* Extract
_ _ _ _ _

As expected, the accuracy from the model using the test dataset is slightly lower than using the training dataset. This is probably because of the overfiting in the trainning model.
# Model's accuracy - Training dataset Vs using the Test dataset.
CM_Train <- table(ActualValue=ModelTrain$result, PredictedValue=Pred_Train > 0.5)
AC_Train <- sum(diag(CM_Train)/sum(CM_Train))
Accuracy.in.train | Accuracy.in.test | |
---|---|---|
Accuracy | 0.9269006 | 0.9222874 |
We can draw a graph that shows the predicted probablilities for a team to win a game, along with their actual win result status. Most of the teams that won the game (turquoise), are predicted to have a high probability of winning. And most of the teams that lost the game (salmon), are predicted to have a low winning probability.
This means that the logistic regression has done a pretty good job. However, we could use cross-validation to get a better idea of how well it might perform with new data.
With this technique we can evaluate the results of this statistical analysis when the data set has been segmented into a training sample and a test sample, the cross-validation checks whether the results of the analysis are independent of the partition. I.e. validating how well our model would perform with new data.

_ _ _ _ _

* Source data

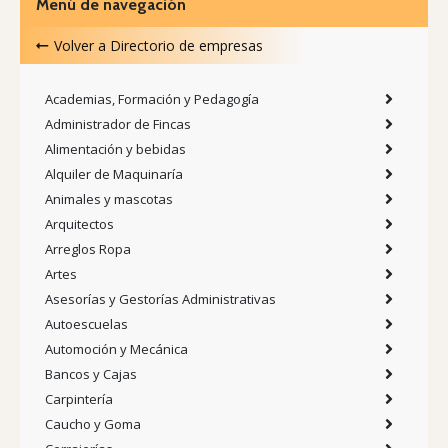
Menú de navegación
Volver a
Directorio de empresas
Academias, Formación y Pedagogía
Administrador de Fincas
Alimentación y bebidas
Alquiler de Maquinaría
Animales y mascotas
Arquitectos
Arreglos Ropa
Artes
Asesorías y Gestorías Administrativas
Autoescuelas
Automoción y Mecánica
Bancos y Cajas
Carpintería
Caucho y Goma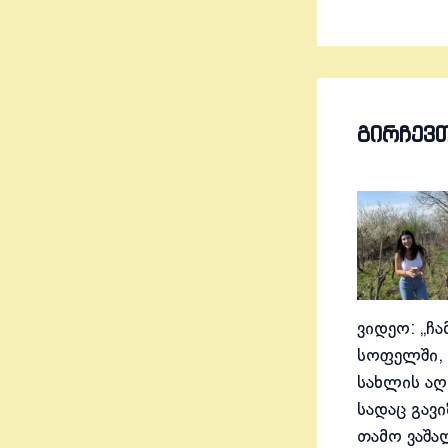
ᲒᲘᲠᲩᲔᲕ
ვიდეო: „ჩა
სოფელში, 
სახლის აღ
სადაც გავ
თამო ვაშა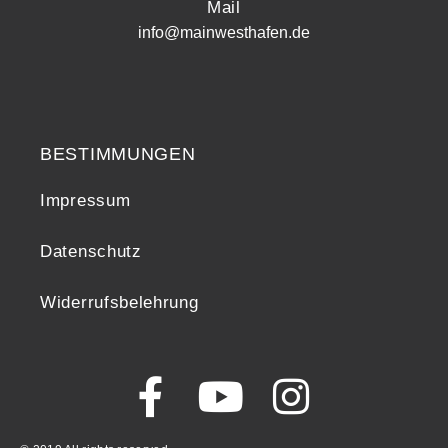
Mail
info@mainwesthafen.de
Widerrufsrecht
BESTIMMUNGEN
Impressum
Datenschutz
Widerrufsbelehrung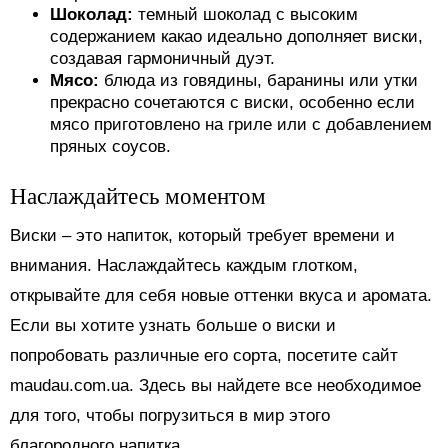
Шоколад:
темный шоколад с высоким
содержанием какао идеально дополняет виски,
создавая гармоничный дуэт.
Мясо:
блюда из говядины, баранины или утки
прекрасно сочетаются с виски, особенно если
мясо приготовлено на гриле или с добавлением
пряных соусов.
Наслаждайтесь моментом
Виски – это напиток, который требует времени и
внимания. Наслаждайтесь каждым глотком,
открывайте для себя новые оттенки вкуса и аромата.
Если вы хотите узнать больше о виски и
попробовать различные его сорта, посетите сайт
maudau.com.ua. Здесь вы найдете все необходимое
для того, чтобы погрузиться в мир этого
благородного напитка.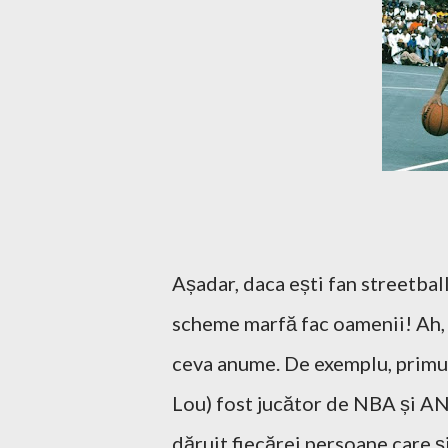
Așadar, daca ești fan streetball ș
scheme marfă fac oamenii! Ah, 
ceva anume. De exemplu, primul 
Lou) fost jucător de NBA și AND
dăruit fiecărei persoane care ș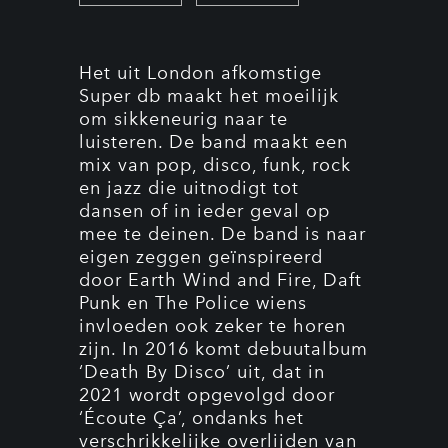
Het uit London afkomstige
Super db maakt het moeilijk
om sikkeneurig naar te
luisteren. De band maakt een
mix van pop, disco, funk, rock
en jazz die uitnodigt tot
dansen of in ieder geval op
mee te deinen. De band is naar
eigen zeggen geïnspireerd
door Earth Wind and Fire, Daft
Punk en The Police wiens
invloeden ook zeker te horen
zijn. In 2016 komt debuutalbum
‘Death By Disco’ uit, dat in
2021 wordt opgevolgd door
‘Écoute Ça’, ondanks het
verschrikkelijke overlijden van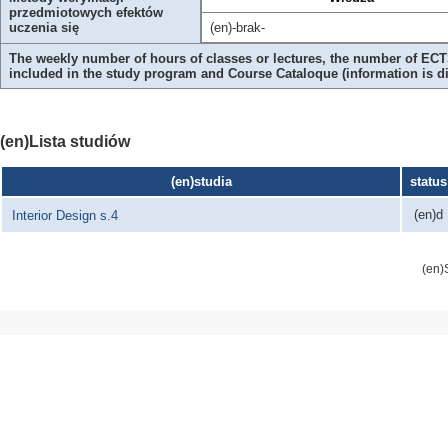
przedmiotowych efektów
uczenia się
(en)-brak-
The weekly number of hours of classes or lectures, the number of ECTS
included in the study program and Course Cataloque (information is 
(en)Lista studiów
(en)studia
status
(en)d
Interior Design s.4
(en)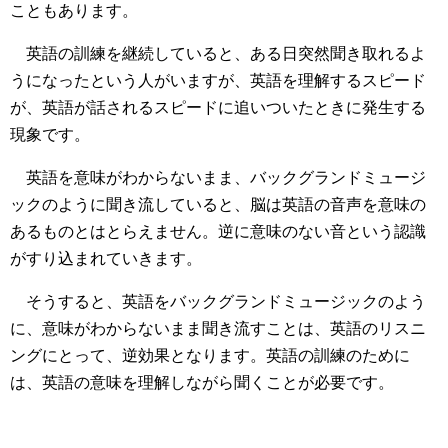
こともあります。
英語の訓練を継続していると、ある日突然聞き取れるよ
うになったという人がいますが、英語を理解するスピード
が、英語が話されるスピードに追いついたときに発生する
現象です。
英語を意味がわからないまま、バックグランドミュージ
ックのように聞き流していると、脳は英語の音声を意味の
あるものとはとらえません。逆に意味のない音という認識
がすり込まれていきます。
そうすると、英語をバックグランドミュージックのよう
に、意味がわからないまま聞き流すことは、英語のリスニ
ングにとって、逆効果となります。英語の訓練のために
は、英語の意味を理解しながら聞くことが必要です。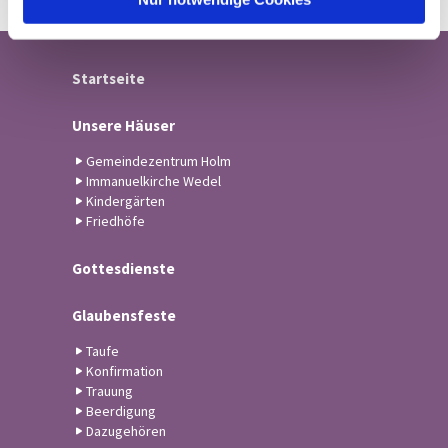
Startseite
Unsere Häuser
Gemeindezentrum Holm
Immanuelkirche Wedel
Kindergärten
Friedhöfe
Gottesdienste
Glaubensfeste
Taufe
Konfirmation
Trauung
Beerdigung
Dazugehören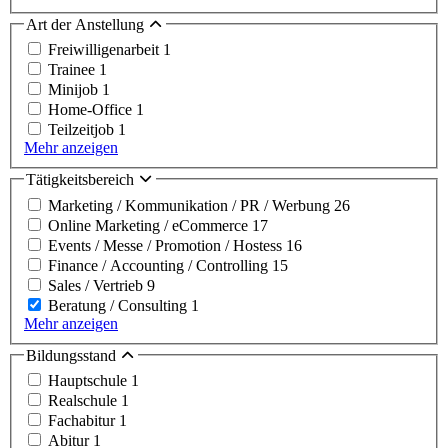
Art der Anstellung
Freiwilligenarbeit
1
Trainee
1
Minijob
1
Home-Office
1
Teilzeitjob
1
Mehr anzeigen
Tätigkeitsbereich
Marketing / Kommunikation / PR / Werbung
26
Online Marketing / eCommerce
17
Events / Messe / Promotion / Hostess
16
Finance / Accounting / Controlling
15
Sales / Vertrieb
9
Beratung / Consulting
1
Mehr anzeigen
Bildungsstand
Hauptschule
1
Realschule
1
Fachabitur
1
Abitur
1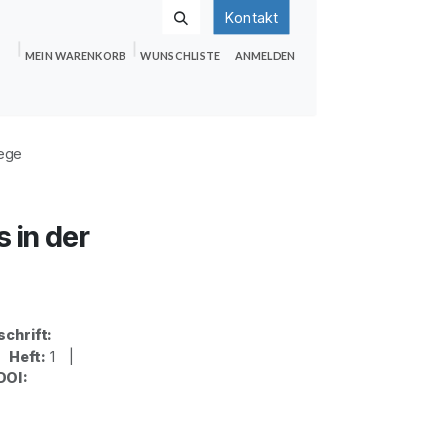
Kontakt
MEIN WARENKORB
WUNSCHLISTE
ANMELDEN
nden
Shop
Hilfe
Jobs
ege
 in der
schrift:
|
Heft:
1 |
DOI: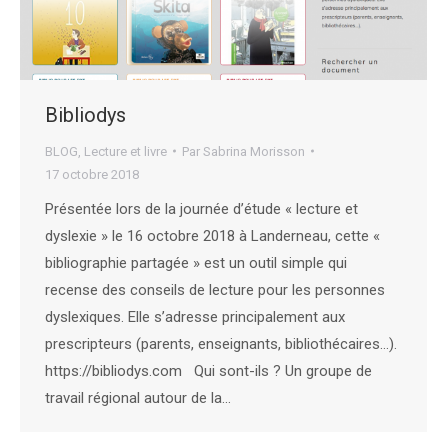
Bibliodys
BLOG
,
Lecture et livre
Par
Sabrina Morisson
17 octobre 2018
Présentée lors de la journée d’étude « lecture et
dyslexie » le 16 octobre 2018 à Landerneau, cette «
bibliographie partagée » est un outil simple qui
recense des conseils de lecture pour les personnes
dyslexiques. Elle s’adresse principalement aux
prescripteurs (parents, enseignants, bibliothécaires…).
https://bibliodys.com Qui sont-ils ? Un groupe de
travail régional autour de la…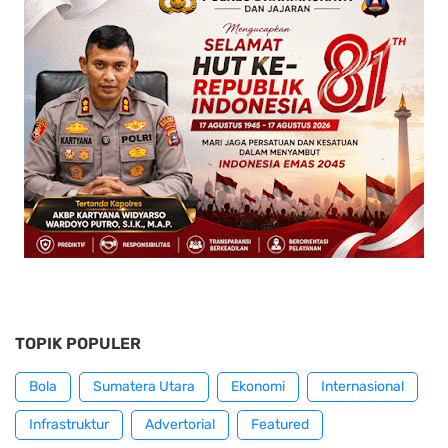
TOPIK POPULER
Bola
Sumatera Utara
Ekonomi
Internasional
Infrastruktur
Advertorial
Featured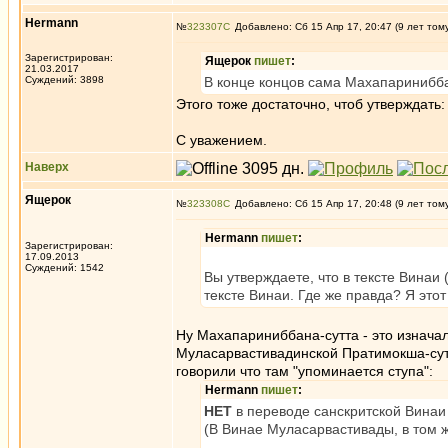
Hermann
№
323307
Добавлено: Сб 15 Апр 17, 20:47 (9 лет том
Зарегистрирован:
Ящерок
пишет
:
21.03.2017
Суждений: 3898
В конце концов сама Махапаринибба
Этого тоже достаточно, чтоб утверждать
С уважением.
Наверх
Ящерок
№
323308
Добавлено: Сб 15 Апр 17, 20:48 (9 лет том
Hermann
пишет
:
Зарегистрирован:
17.09.2013
Суждений: 1542
Вы утверждаете, что в тексте Винаи 
тексте Винаи. Где же правда? Я этот
Ну Махапариниббана-сутта - это изначальн
Муласарвастивадинской Пратимокша-сутре
говорили что там "упоминается ступа":
Hermann
пишет
:
НЕТ
в переводе санскритской Винаи
(В Винае Муласарвастивады, в том 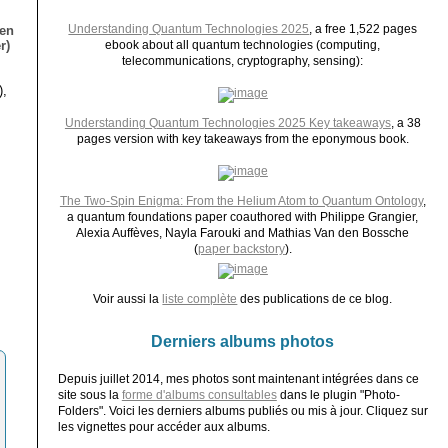
Understanding Quantum Technologies 2025
, a free 1,522 pages
ien
r)
ebook about all quantum technologies (computing,
telecommunications, cryptography, sensing):
),
Understanding Quantum Technologies 2025 Key takeaways
, a 38
pages version with key takeaways from the eponymous book.
The Two-Spin Enigma: From the Helium Atom to Quantum Ontology
,
a quantum foundations paper coauthored with Philippe Grangier,
Alexia Auffèves, Nayla Farouki and Mathias Van den Bossche
(
paper backstory
).
Voir aussi la
liste complète
des publications de ce blog.
Derniers albums photos
Depuis juillet 2014, mes photos sont maintenant intégrées dans ce
site sous la
forme d'albums consultables
dans le plugin "Photo-
Folders". Voici les derniers albums publiés ou mis à jour. Cliquez sur
les vignettes pour accéder aux albums.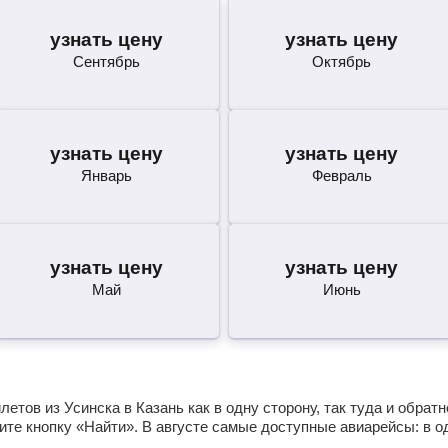
узнать цену
узнать цену
Сентябрь
Октябрь
узнать цену
узнать цену
Январь
Февраль
узнать цену
узнать цену
Май
Июнь
тов из Усинска в Казань как в одну сторону, так туда и обрат
те кнопку «Найти». В августе самые доступные авиарейсы: в 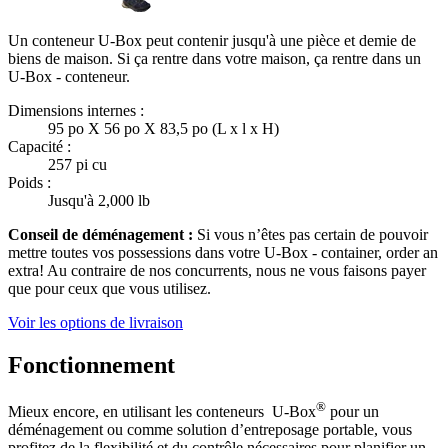
Un conteneur U-Box peut contenir jusqu'à une pièce et demie de
biens de maison. Si ça rentre dans votre maison, ça rentre dans un
U-Box -
conteneur.
Dimensions internes :
95 po X 56 po X 83,5 po (L x l x H)
Capacité :
257 pi cu
Poids :
Jusqu'à 2,000 lb
Conseil de déménagement :
Si vous n’êtes pas certain de pouvoir
mettre toutes vos possessions dans votre
U-Box -
container, order an
extra! Au contraire de nos concurrents, nous ne vous faisons payer
que pour ceux que vous utilisez.
Voir les options de livraison
Fonctionnement
®
Mieux encore, en utilisant les conteneurs
U-Box
pour un
déménagement ou comme solution d’entreposage portable, vous
profitez de la flexibilité et du contrôle nécessaires pour planifier un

_ _ _ _ _

* Assigned task A
Echo the logistic regression excerpt word for word, starting at "With this technique" and ending at "would perform with new data.".
* Assigned task B
In one to three sentences, explain why the logistic regression excerpt concludes that the model has done a pretty good job.
* Assigned task C
Go on with the logistic regression excerpt from the point where it stops.
The lines play no part in this.

* Answer box A
With this technique we can evaluate the results of this statistical analysis when the data set has been segmented into a training sample and a test sample, the cross-validation checks whether the results of the analysis are independent of the partition. I.e. validating how well our model would perform with new data.

* Answer box B
Most of the teams that won their game are predicted to have a high probability of winning. Most of the teams that lost are predicted to have a low winning probability.

* Answer box C
# Cross Validation Control
fitControl <- trainControl(method = "cv", number = 10, savePredictions = TRUE)
# Model Fit
logistic_CV <- train(result ~ side + elementalsd + elderd + barond + gspd + wardratio, data=ModelTrain,
method="glm", family="binomial", trControl = fitControl)
# Testing Model Fit with the Test Dataset
Pred_Test_CV = predict(logistic_CV, ModelTest, type="prob")[,2]
# Creating Confusion Matrix of logistic_CV
Model.test.observed <- as.factor(ifelse(ModelTest$result == "Victory", 1, 0))
Model.test.predt <- function(k) ifelse(Pred_Test_CV > k, 1,0)
CM_Test_CV <- confusionMatrix(as.factor(Model.test.predt(0.5)),Model.test.observed)
AC_Test_CV <- CM_Test_CV$overall[1]
CM_Test_CV
## Confusion Matrix and Statistics
##
## Reference
## Prediction 0 1
## 0 313 25
## 1 28 316
##
## Accuracy : 0.9223
## 95% CI : (0.8996, 0.9412)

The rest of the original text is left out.